Milieustudie Neukölln
Zufall und Akt der Schöpfung
Wir sitzen hier im Freien werden bedient von einer Jungen Frau mit Maske
zwischen Bürgersteig und Park biegt sich eine Straße um die Kurve. Ich sitz am Tisch an der Wand linksseitig zum Eingang. Es spazieren Leute mit Regenschirm vor mir vorbei, Gäste, aber auch Touristen, Bewohner. An der Strassenecke steht ein weisser Lieferwagen, mit Arbeitern vom Bau, die das Café nützen, um WLAN zu haben; am Geländer an der Strasse zum Café schauen sie zu dritt türkische Musikvideos auf einem Handy. Meine Verbindung am Laptop geht dadurch langsamer…ich kann der Vorlesung aber auch mit den Folien folgen…Die schmutzig, staubige Schaufel des Arbeiters der zurückgekehrt ist von seinem Einsatz fällt auf den Beton der Straße und es scheppert. Der Bedienung fällt der kleine Silberlöffel des Cafe-Services herrunter. Diese Kontraste des metallernen Klanges! So nah beinander die Ausgangsmaterialen - Metall und Werkzeug - so unterschiedlich die Klasse der Herkunft des Ereignisses, nebeneinander die so krassen Unterschiede der Tätigkeiten.

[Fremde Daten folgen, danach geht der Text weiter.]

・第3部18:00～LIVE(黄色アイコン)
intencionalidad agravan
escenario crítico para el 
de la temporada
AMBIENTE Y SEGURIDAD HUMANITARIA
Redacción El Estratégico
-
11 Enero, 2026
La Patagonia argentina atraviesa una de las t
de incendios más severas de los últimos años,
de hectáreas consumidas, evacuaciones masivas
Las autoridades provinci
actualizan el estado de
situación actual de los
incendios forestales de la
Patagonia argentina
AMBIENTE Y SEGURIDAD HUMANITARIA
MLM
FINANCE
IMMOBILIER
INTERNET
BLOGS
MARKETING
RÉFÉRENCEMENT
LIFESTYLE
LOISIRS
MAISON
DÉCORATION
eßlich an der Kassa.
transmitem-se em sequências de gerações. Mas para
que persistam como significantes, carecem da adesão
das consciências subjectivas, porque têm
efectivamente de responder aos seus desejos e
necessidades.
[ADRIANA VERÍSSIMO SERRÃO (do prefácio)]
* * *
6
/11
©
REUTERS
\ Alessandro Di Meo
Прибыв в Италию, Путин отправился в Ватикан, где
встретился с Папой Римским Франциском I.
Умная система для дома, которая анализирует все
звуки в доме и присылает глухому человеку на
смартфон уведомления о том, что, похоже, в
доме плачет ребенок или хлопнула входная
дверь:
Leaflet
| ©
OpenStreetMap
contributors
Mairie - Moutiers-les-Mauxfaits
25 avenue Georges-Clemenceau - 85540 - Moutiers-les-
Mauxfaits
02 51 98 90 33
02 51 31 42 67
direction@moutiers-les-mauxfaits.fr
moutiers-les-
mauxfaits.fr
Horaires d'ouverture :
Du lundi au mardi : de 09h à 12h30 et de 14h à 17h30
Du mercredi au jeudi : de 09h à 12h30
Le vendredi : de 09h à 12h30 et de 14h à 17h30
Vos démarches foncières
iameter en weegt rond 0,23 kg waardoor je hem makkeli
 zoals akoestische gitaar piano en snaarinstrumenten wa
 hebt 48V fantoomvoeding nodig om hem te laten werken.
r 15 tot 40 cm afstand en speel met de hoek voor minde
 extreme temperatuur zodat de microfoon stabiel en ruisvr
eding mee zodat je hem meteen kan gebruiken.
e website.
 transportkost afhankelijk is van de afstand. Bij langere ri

Auch die Bedienten, nicht alle gleich:
eine Gruppe von jungen Freundinnen mit Baby - neben mir - die schon seit zwei Stunden hier auf den Bänken und am breiten Holztisch wie auf einer Alm-Hütte „residieren“, Geburtstag oder Wiedersehen oder einfach ihre Mädel-Freundschaft feiern? Gerade sagt die eine am Handy, sie wären den ganzen Tag schon hier und feierten Uni- Abschluss von einer. Es ist jetzt ungefähr vier. Angenehm warme Temperaturen. Um die Ecke an der Nordseite der Hausmauer, ein Date eines ‚2.0-Mulatten‘, kurze Hose, Sneakers und Käppy, mit einer sehr blonden Deutschen, die Probleme mit ihrem Chef in der Arbeit hat und darauf hofft, dass nun zumindest ihr Gegenüber ein ehrlicher Mann ist und zweifelt ob er denn auch ‚ehrliches’ Geld verdient…
Das Kleinkind am Nachbartisch schreit die Unzufriedenheit heraus. Die indi-Popmusik scheppert metallisch-belanglos aus dem Café-Innenraum heraus, wo auch noch ein Eis-Wagen drinnen steht und ein Tischwuzler und Corona-bedingt, aber auch wegen der guten Luft draussen - viele leere Couchsesseln. Dann bringt ein Regenguss tropische Stimmung in die Berliner Luft. Die Arbeiter mit dem kleinen mobilen Presslufthammer, dem Geisfuss, Hammer und der Schaufel räumen ihren Wagen ein. Machen Schluss. Die verstaubte weisse Arbeitskleidung gleicht irgendwie der eines Arztes im OP. Die Hämmer scheppern auf einander um den Staub abzukriegen. Ich löffel meinen Espresso Affogato aus. Autos bleiben stehen, die Linie 166, dann die Müllabfuhr, fahren vorbei, ein junger Türke mit so einem Share-Scooter nimmt dieselbe Kurve und fährt aber dann geradeaus weiter, in die Hasenheide hinein. Die Blumen blühen, die Mädchen kichern, die Covid-Kontaktnachverfolgungsliste auf meinem Tisch bleibt leer. Die Dame, ein Gast, die vorher schon so nah an mir um die Kurve gegangen ist, beinah den Tisch gestriffen hätte mit ihrem leichten Sommerkleid, um in das Restaraunt zu gelangen, geht schon wieder so nah an mir vorbei…
Es beginnt nun zu regnen. Ich bezahle. 3 Euro für einen Cappuchino, 3,50 Euro für den Espresso mit selbstgemachtem Vanilleis. Die leicht gestresste, aber sympathische, junge Chefin wünscht mir noch einen schönen Tag.